The outdatedness of Sex and the City is one of two things its former stars still get asked about today. The second is whether they all secretly hated each other. “There were moments of conflict, but they were not a daily thing,” says Nixon. “By and large, if you had been on that set, it was very fun and friendly. I always got along with everybody.” She was disappointed that Cattrall didn’t want to do a third film. “But I think none of us are under obligation. Miranda is a character you can age into, but for Samantha, I think it’s harder and Kim had enough of being that, you know? I mean she was so wonderful in the role, but I think the older you get, you don’t want to be doing those scenes any more.”

Ratched trailer

Does she keep in touch with anyone? “I was in touch a little with Kim around the death of her brother,” she replies. (Cattrall’s 55-year-old brother Christopher killed himself in February 2018.) “Kristin [Davis] and I speak quite a lot. She and I are actually doing a thing next week together for the United Nations. Sarah [Jessica Parker] and I…,” she pauses, making a face that can only be described as the grimacing emoji. “We haven’t spoken in a while now. I can’t remember the last time we spoke.”

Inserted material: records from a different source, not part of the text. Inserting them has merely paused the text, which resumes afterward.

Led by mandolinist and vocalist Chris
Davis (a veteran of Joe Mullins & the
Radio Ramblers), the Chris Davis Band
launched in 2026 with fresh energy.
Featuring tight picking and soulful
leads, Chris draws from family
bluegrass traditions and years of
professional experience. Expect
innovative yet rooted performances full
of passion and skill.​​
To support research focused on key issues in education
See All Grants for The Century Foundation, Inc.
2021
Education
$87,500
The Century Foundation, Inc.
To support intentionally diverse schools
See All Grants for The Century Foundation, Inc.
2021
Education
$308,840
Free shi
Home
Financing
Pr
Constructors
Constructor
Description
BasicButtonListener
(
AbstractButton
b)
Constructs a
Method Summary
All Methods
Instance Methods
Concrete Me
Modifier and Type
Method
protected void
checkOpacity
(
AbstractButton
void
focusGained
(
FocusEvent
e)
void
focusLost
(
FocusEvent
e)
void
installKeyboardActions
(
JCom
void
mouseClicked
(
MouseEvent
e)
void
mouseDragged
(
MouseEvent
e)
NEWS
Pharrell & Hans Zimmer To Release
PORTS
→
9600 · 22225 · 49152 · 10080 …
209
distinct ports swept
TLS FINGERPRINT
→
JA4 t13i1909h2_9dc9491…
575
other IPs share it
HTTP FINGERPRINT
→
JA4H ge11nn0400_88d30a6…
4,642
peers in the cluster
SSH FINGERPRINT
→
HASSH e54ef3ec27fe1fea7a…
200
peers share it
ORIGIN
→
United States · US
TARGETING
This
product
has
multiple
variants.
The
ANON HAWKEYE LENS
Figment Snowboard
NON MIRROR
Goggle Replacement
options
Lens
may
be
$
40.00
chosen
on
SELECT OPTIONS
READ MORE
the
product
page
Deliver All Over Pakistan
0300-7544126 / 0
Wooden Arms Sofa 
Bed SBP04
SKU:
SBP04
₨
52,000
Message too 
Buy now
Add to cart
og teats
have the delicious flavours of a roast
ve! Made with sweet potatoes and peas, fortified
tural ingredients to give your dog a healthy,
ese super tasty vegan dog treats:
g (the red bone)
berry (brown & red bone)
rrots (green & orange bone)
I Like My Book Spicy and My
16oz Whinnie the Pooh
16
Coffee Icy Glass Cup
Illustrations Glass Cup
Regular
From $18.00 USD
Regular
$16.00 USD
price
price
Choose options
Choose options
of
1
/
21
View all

We leave it there. I ask Nixon about her run for governor.  She tells me she has no regrets – “we are still seeing enormous changes in the state” – and that she will continue to advocate for causes close to her, such as reducing mass incarceration and funding schools. But right now, she is, to my surprise, in the midst of a Harry Potter marathon. “Max has a friend of his here right now who has never seen any of the films, so we are actually watching all of them. We’re halfway through number six.” When I ask if she or Samuel feel any discomfort watching the films in light of Rowling’s tweets, she goes on to paraphrase the actor Daniel Radcliffe’s statement in response. “The thing that he tried to impart to people was that if you as a queer person or as a non-queer person have found a home in these stories, please don’t let this take that away from you. These are still your stories.” And with that, we go our separate ways – me to my living room and Nixon to the wizarding world, one that remains magical no matter what.